### Work required
Retrieve every line of the data holding the word "thumb".

### Records provided

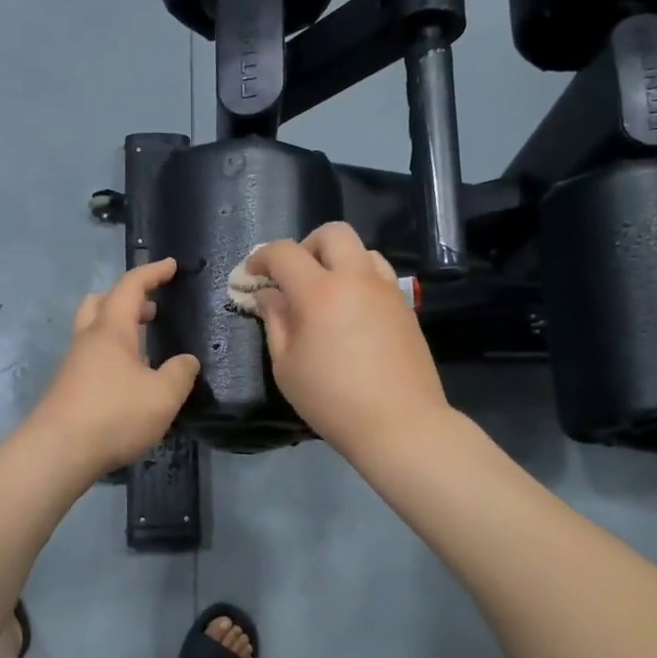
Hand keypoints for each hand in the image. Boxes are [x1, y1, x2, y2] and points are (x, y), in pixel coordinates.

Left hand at [27, 258, 199, 478]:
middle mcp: (88, 340)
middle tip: (151, 310)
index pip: (131, 286)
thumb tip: (186, 361)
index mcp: (111, 330)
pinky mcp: (68, 388)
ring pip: (94, 331)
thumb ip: (180, 373)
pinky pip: (92, 357)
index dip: (152, 273)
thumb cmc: (114, 415)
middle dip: (127, 299)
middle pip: (100, 302)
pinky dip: (112, 356)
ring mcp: (73, 364)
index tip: (171, 266)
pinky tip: (129, 380)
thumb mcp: (163, 396)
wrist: (57, 452)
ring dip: (119, 329)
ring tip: (146, 348)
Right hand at [246, 223, 450, 460]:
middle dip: (305, 246)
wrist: (400, 424)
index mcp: (320, 292)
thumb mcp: (286, 366)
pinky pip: (379, 275)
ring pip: (362, 250)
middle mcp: (356, 279)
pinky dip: (359, 279)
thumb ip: (275, 321)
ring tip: (325, 293)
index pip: (285, 253)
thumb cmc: (332, 400)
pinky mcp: (405, 307)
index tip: (252, 275)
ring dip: (337, 260)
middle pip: (332, 233)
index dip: (261, 257)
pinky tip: (351, 312)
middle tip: (293, 277)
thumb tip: (268, 294)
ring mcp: (386, 290)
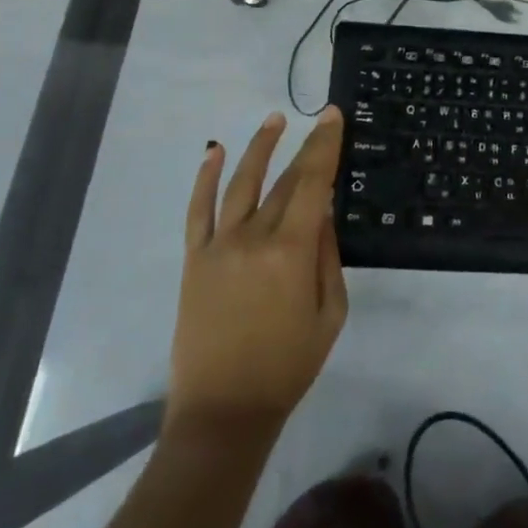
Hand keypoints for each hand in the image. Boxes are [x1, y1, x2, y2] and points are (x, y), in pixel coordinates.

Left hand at [169, 108, 348, 436]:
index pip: (313, 184)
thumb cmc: (288, 367)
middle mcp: (254, 238)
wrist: (223, 411)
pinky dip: (205, 178)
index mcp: (292, 252)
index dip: (325, 146)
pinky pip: (199, 210)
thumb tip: (324, 211)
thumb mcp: (330, 314)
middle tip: (319, 120)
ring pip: (241, 183)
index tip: (333, 116)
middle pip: (284, 181)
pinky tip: (215, 151)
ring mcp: (219, 246)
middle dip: (305, 147)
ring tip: (274, 119)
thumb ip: (328, 257)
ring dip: (259, 147)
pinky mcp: (194, 259)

### Written response
thumb tip: (186, 361)
thumb ip: (180, 373)
thumb cmc: (114, 415)
thumb mcp: (163, 396)
thumb mcp: (286, 366)
thumb ip: (275, 321)
thumb cmc: (332, 400)
thumb tip: (268, 294)
thumb cmc: (288, 367)
thumb tip: (324, 211)
thumb mcp: (330, 314)
thumb ip: (328, 257)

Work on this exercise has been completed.